Update Monday June 11 2012 – there’s a list of cuts to youth services at the end of this post. These are very interesting in light of Eric Pickles’ comments about “troubled” families yesterday and today. Some councils (Norfolk, for example) have cut their ENTIRE youth service budgets. Truancy officers, youth clubs, mobile units which youth workers use to travel round to meet and talk with kids in the places they hang out – they’ve been threatened and cut all over.
Perhaps needless to day, those sorts of cuts have caused considerable (and under-reported) upset in local communities, where people are extremely concerned (particularly in the wake of last year’s riots) about possible fallout from high youth unemployment and unrest. Neither Pickles’ “initiative” nor Theresa May’s “crimbos” can disguise the fact that millions have been slashed from youth budgets, experienced youth workers’ jobs have been threatened, or cut and the kind of services which may have helped at-risk kids lost. This is quietly going on all around the country.
Thought I’d rush out a little something on cuts to youth services budgets, in the interests of crapping on Theresa May’s ridiculous criminal behaviour orders idea from the height that it deserves.
May is sonorous on punishment, but extremely quiet on the monumental cuts to council youth budgets and services that have excited (much under-reported) protests, petitions and community concern about potential youth problems and violence (particularly after last August’s riots) in recent times. Councils have tended to file those petitions and that concern in the Tough Shit pile, but we’re going to have a quick poke through it all the same.
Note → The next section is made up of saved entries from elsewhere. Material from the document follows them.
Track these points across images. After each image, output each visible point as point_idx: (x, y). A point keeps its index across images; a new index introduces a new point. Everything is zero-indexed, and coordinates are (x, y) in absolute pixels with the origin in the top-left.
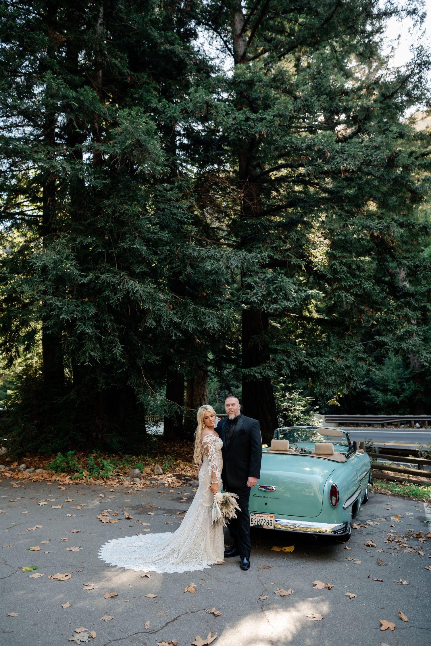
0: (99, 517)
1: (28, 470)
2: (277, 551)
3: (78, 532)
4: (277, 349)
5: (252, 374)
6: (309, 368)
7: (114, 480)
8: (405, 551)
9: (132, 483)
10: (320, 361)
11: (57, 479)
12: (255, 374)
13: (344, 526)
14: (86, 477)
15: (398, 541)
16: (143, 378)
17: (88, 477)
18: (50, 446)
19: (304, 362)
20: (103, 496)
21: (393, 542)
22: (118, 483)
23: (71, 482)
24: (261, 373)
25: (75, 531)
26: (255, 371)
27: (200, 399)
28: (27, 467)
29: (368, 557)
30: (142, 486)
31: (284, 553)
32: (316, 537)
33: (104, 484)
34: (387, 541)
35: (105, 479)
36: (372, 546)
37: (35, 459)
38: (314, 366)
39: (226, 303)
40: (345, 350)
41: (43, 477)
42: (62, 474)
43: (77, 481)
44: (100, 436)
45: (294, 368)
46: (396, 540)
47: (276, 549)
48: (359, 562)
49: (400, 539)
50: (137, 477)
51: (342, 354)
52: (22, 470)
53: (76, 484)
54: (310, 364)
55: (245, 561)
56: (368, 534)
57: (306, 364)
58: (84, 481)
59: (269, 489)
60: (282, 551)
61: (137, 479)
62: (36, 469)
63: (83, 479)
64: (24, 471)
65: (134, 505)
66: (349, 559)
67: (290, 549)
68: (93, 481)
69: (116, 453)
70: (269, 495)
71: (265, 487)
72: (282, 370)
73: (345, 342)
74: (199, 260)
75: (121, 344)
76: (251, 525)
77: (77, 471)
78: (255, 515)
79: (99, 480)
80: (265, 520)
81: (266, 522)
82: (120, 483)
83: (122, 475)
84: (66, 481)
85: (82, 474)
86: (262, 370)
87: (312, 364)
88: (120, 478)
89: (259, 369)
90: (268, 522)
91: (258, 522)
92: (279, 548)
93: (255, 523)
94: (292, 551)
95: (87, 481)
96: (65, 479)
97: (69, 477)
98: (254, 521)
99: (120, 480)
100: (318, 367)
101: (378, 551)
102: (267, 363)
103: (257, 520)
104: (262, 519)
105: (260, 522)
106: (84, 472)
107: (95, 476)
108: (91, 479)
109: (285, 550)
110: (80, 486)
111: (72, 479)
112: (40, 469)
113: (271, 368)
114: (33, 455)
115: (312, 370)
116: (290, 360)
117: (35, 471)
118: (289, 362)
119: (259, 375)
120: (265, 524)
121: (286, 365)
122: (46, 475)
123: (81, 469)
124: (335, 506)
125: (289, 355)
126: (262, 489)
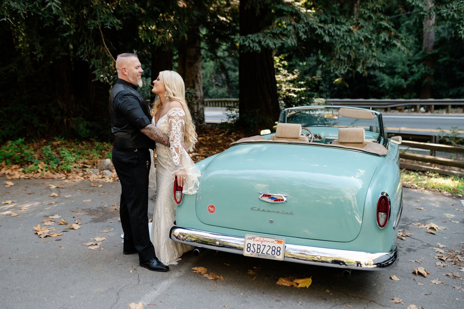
0: (36, 229)
2: (285, 287)
4: (283, 11)
6: (323, 37)
7: (77, 173)
9: (100, 176)
10: (337, 29)
11: (7, 172)
12: (252, 45)
13: (393, 254)
14: (42, 170)
16: (104, 46)
17: (45, 169)
19: (316, 29)
20: (56, 195)
22: (82, 176)
23: (23, 176)
24: (259, 42)
27: (193, 81)
29: (423, 294)
30: (111, 181)
31: (296, 288)
32: (350, 272)
33: (64, 178)
35: (66, 172)
38: (329, 34)
40: (366, 16)
42: (14, 167)
43: (31, 175)
44: (65, 121)
45: (304, 37)
47: (283, 282)
50: (108, 169)
51: (362, 22)
53: (29, 179)
54: (324, 31)
56: (409, 250)
57: (319, 31)
58: (39, 174)
59: (276, 200)
60: (292, 286)
61: (107, 172)
65: (94, 207)
67: (305, 283)
69: (87, 139)
70: (276, 208)
72: (288, 38)
73: (367, 5)
76: (246, 253)
77: (32, 163)
78: (253, 239)
79: (58, 174)
80: (269, 247)
81: (271, 250)
82: (86, 176)
83: (89, 166)
84: (17, 175)
85: (37, 167)
86: (262, 39)
87: (327, 32)
88: (85, 171)
89: (258, 36)
90: (274, 249)
91: (258, 248)
92: (287, 282)
93: (253, 251)
94: (307, 287)
95: (43, 174)
96: (16, 173)
97: (21, 170)
98: (252, 248)
99: (86, 173)
100: (334, 36)
101: (433, 282)
102: (269, 29)
103: (256, 247)
104: (265, 246)
105: (261, 250)
106: (39, 164)
107: (53, 168)
108: (49, 172)
109: (298, 284)
110: (33, 181)
111: (24, 172)
113: (274, 36)
115: (327, 40)
116: (299, 25)
118: (298, 28)
119: (257, 45)
120: (270, 253)
121: (294, 32)
123: (34, 161)
124: (383, 227)
125: (298, 19)
126: (266, 199)
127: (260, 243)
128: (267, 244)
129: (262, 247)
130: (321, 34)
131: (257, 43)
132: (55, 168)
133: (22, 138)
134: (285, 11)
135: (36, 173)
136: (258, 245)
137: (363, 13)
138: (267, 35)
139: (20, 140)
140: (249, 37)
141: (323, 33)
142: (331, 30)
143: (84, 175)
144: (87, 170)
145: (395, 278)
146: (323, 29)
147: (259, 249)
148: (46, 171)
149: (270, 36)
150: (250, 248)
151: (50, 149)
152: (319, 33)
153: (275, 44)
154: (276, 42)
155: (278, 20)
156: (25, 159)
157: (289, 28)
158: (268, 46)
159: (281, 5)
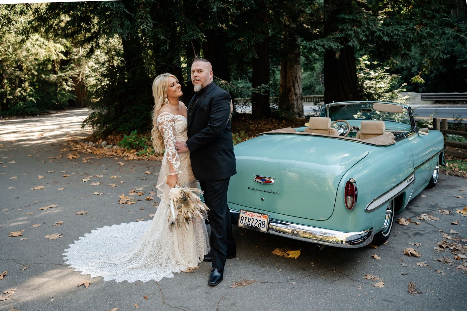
0: (120, 197)
1: (108, 146)
2: (278, 256)
3: (83, 214)
5: (313, 47)
6: (382, 38)
8: (459, 267)
10: (396, 30)
11: (127, 155)
12: (317, 47)
14: (149, 153)
15: (455, 249)
17: (151, 153)
18: (128, 125)
19: (376, 32)
20: (150, 173)
21: (447, 250)
23: (135, 158)
24: (323, 46)
25: (79, 213)
26: (317, 44)
28: (108, 144)
29: (399, 274)
31: (286, 258)
32: (321, 248)
34: (438, 248)
36: (412, 255)
37: (118, 137)
38: (388, 35)
40: (429, 16)
41: (116, 152)
42: (132, 151)
43: (141, 157)
46: (452, 248)
47: (278, 252)
48: (381, 284)
49: (459, 246)
51: (425, 21)
52: (104, 146)
53: (139, 160)
55: (217, 273)
57: (378, 33)
58: (147, 157)
59: (266, 181)
60: (283, 256)
62: (114, 145)
63: (146, 155)
64: (105, 147)
66: (369, 277)
67: (294, 254)
70: (267, 188)
71: (261, 178)
72: (350, 41)
76: (240, 224)
77: (144, 148)
78: (245, 213)
79: (160, 157)
80: (257, 221)
81: (258, 223)
84: (132, 157)
85: (146, 151)
86: (325, 43)
87: (385, 33)
89: (322, 41)
90: (260, 223)
91: (248, 221)
92: (281, 252)
93: (245, 223)
94: (296, 258)
95: (149, 157)
96: (132, 155)
97: (136, 153)
98: (244, 220)
100: (393, 36)
101: (418, 264)
102: (332, 35)
103: (247, 220)
104: (254, 219)
105: (251, 222)
106: (148, 149)
108: (153, 155)
109: (288, 255)
110: (141, 162)
111: (138, 155)
112: (117, 146)
113: (337, 40)
114: (118, 133)
115: (385, 40)
116: (359, 30)
117: (112, 147)
118: (358, 32)
119: (322, 47)
120: (257, 225)
121: (355, 36)
122: (119, 151)
123: (145, 146)
124: (350, 209)
125: (359, 25)
126: (259, 180)
127: (250, 217)
128: (255, 218)
129: (252, 220)
130: (380, 35)
131: (321, 46)
134: (347, 19)
135: (145, 156)
136: (249, 218)
137: (427, 13)
138: (330, 40)
140: (314, 42)
141: (381, 35)
142: (388, 31)
145: (376, 256)
146: (382, 32)
147: (250, 222)
148: (152, 154)
149: (333, 40)
150: (243, 220)
152: (378, 35)
153: (338, 46)
154: (339, 45)
155: (340, 27)
156: (140, 145)
157: (350, 33)
158: (332, 48)
159: (343, 15)
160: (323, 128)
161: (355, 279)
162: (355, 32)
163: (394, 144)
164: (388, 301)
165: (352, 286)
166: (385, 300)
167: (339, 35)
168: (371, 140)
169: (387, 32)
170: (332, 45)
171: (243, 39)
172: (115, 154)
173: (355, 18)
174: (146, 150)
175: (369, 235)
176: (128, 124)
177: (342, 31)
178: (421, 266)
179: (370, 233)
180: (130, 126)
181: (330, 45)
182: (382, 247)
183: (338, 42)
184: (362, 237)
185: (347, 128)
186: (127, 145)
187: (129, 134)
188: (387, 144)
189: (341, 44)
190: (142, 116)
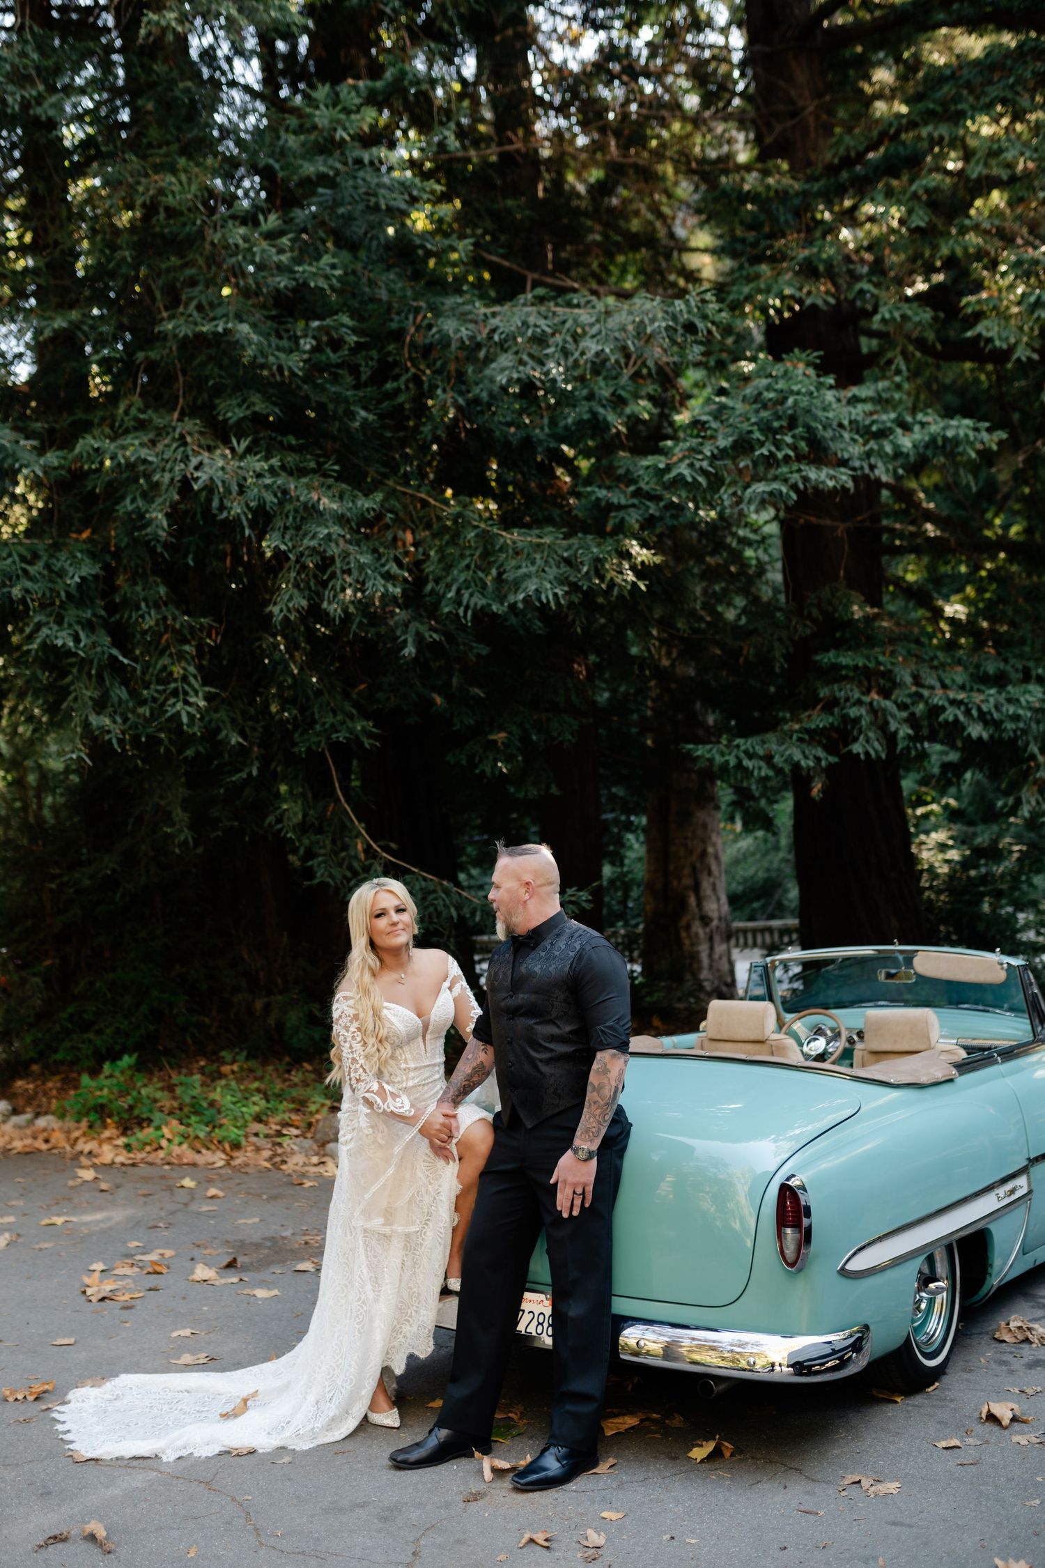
0: (87, 1281)
1: (15, 1119)
4: (840, 667)
5: (733, 762)
6: (964, 728)
7: (258, 1149)
9: (315, 1160)
10: (1009, 701)
11: (87, 1148)
12: (746, 762)
14: (170, 1141)
17: (177, 1140)
18: (90, 1041)
19: (943, 709)
22: (270, 1159)
23: (119, 1159)
24: (768, 759)
26: (746, 752)
28: (15, 1111)
33: (221, 1163)
35: (227, 1146)
37: (50, 1084)
38: (984, 718)
39: (626, 507)
41: (47, 1141)
42: (107, 1133)
43: (140, 1156)
53: (133, 1165)
54: (968, 712)
57: (950, 714)
58: (161, 1154)
62: (37, 1115)
63: (159, 1147)
64: (4, 1122)
68: (190, 1156)
72: (855, 740)
74: (482, 354)
75: (204, 684)
77: (150, 1120)
79: (209, 1152)
80: (530, 1316)
81: (535, 1323)
82: (278, 1159)
83: (296, 1132)
84: (108, 1154)
85: (160, 1133)
86: (774, 747)
87: (975, 712)
88: (280, 1145)
89: (764, 742)
90: (540, 1320)
95: (170, 1154)
96: (106, 1148)
97: (121, 1141)
99: (279, 1151)
100: (1002, 722)
102: (799, 721)
106: (167, 1124)
107: (197, 1137)
108: (185, 1146)
110: (143, 1170)
111: (128, 1147)
112: (50, 1118)
113: (813, 736)
114: (51, 1069)
115: (974, 735)
116: (888, 704)
117: (30, 1123)
118: (884, 710)
119: (762, 764)
120: (532, 1329)
121: (872, 723)
122: (58, 1138)
123: (157, 1116)
124: (791, 1265)
125: (888, 685)
130: (956, 720)
131: (761, 758)
132: (202, 1135)
133: (130, 1055)
134: (847, 667)
135: (156, 1149)
138: (791, 737)
139: (127, 1060)
140: (738, 746)
141: (961, 718)
142: (985, 708)
143: (275, 1155)
144: (286, 1141)
148: (180, 1144)
149: (800, 740)
151: (197, 1085)
152: (951, 719)
153: (818, 759)
154: (820, 753)
155: (824, 692)
156: (136, 1112)
157: (853, 712)
158: (796, 767)
159: (832, 654)
160: (752, 1037)
161: (818, 1477)
162: (873, 710)
163: (951, 1081)
164: (902, 1524)
165: (807, 1493)
166: (894, 1523)
167: (819, 720)
168: (876, 1071)
169: (979, 709)
170: (797, 756)
171: (503, 735)
172: (44, 1147)
173: (872, 665)
174: (158, 1128)
175: (857, 1346)
176: (91, 1035)
177: (830, 705)
178: (1024, 1442)
179: (860, 1339)
180: (98, 1043)
181: (790, 757)
182: (918, 1399)
183: (819, 743)
184: (834, 1352)
185: (837, 1035)
186: (87, 1114)
187: (95, 1072)
188: (924, 1080)
189: (830, 750)
190: (144, 1008)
“There is no doubt that sometimes difficult behaviour, particularly by teenagers, remains an issue of great concern in many neighbourhoods,” Enver Solomon, the Children’s Society policy direction and standing committee for youth justice chair, told the Guardian this morning, “but youth engagement programmes, community mediation and interventions that address the whole family rather than just the child are far more effective than rushing to rely on court orders.”
Enver is right. Unfortunately, we’re fast entering an era where your local council will be funding those services out of petty cash. If you’re lucky.
This post is a short outline some of those cuts to youth services. Am a bit rushed for time today, but will add to the list at the end over the next few days.
Last month, I attended a full and fraught Derbyshire county council meeting where several hundred locals turned up with a petition to save youth services that had been signed by themselves and more than 16,000 others. Local people were and are very concerned about a council proposal to cut youth service budgets by about £800,000 this year and to outsource parts of whatever is left to the voluntary and independent sectors.
People doubted that the same services could be delivered by those sectors, particularly on nearly £1m less. About 157 youth workers are likely to lose their jobs. Threatened services, as you’ll see from the video below, include a mobile service where youth workers travel around the county to talk to youngsters who might be hanging about and getting into trouble. The council confidently asserted that all sorts of voluntary and independent groups would and had come forward to fill the gaps that the cuts would open up. Unfortunately, the council was not prepared to release a list of those organisations.
Anyway – local youth campaigner Greg Roberts had collected more than 16,000 signatures for a petition to save budgets and directly-provided youth services. As you’ll see in the video below, the council spent most of the afternoon fumbling through its constitution looking for the clause that would excuse it from debating and voting on the petition. You’ll also see that this went down none too well with local people. They didn’t seem to think that the council’s plans for youth services boded well for social harmony at all.
In case Theresa May continues to forget to mention them, other notable cuts to youth and young people’s services include:
Norfolk county council: cut its entire youth services budget
Newcastle council: reducing the number of looked after children
Wigan council: reducing the number of looked after children
Salford council: £1.3m cut to youth services budgets
Lambeth council: cuts to youth services could increase violence
North Somerset: entire youth service threatened
An excellent spreadsheet from A Thousand Cuts and Unison on massive cuts last year to youth services through Connexions.
Young people protest as amounts spent on education and youth services drop
Protests as Kent County council cuts youth centres as part of a £1.4m cut to youth services budgets
And so on and so on and so on. People know what services they’re losing and have more than an inkling of the ways those losses might play out – as anyone who reads youth unemployment figures and/or saw last year’s riots would. More than 16,000 people in Derbyshire figured the endgame out for themselves and signed a petition in the hope of changing it. The Met has seen the future, too. They’ll be rearranging the writing on the wall with rubber bullets.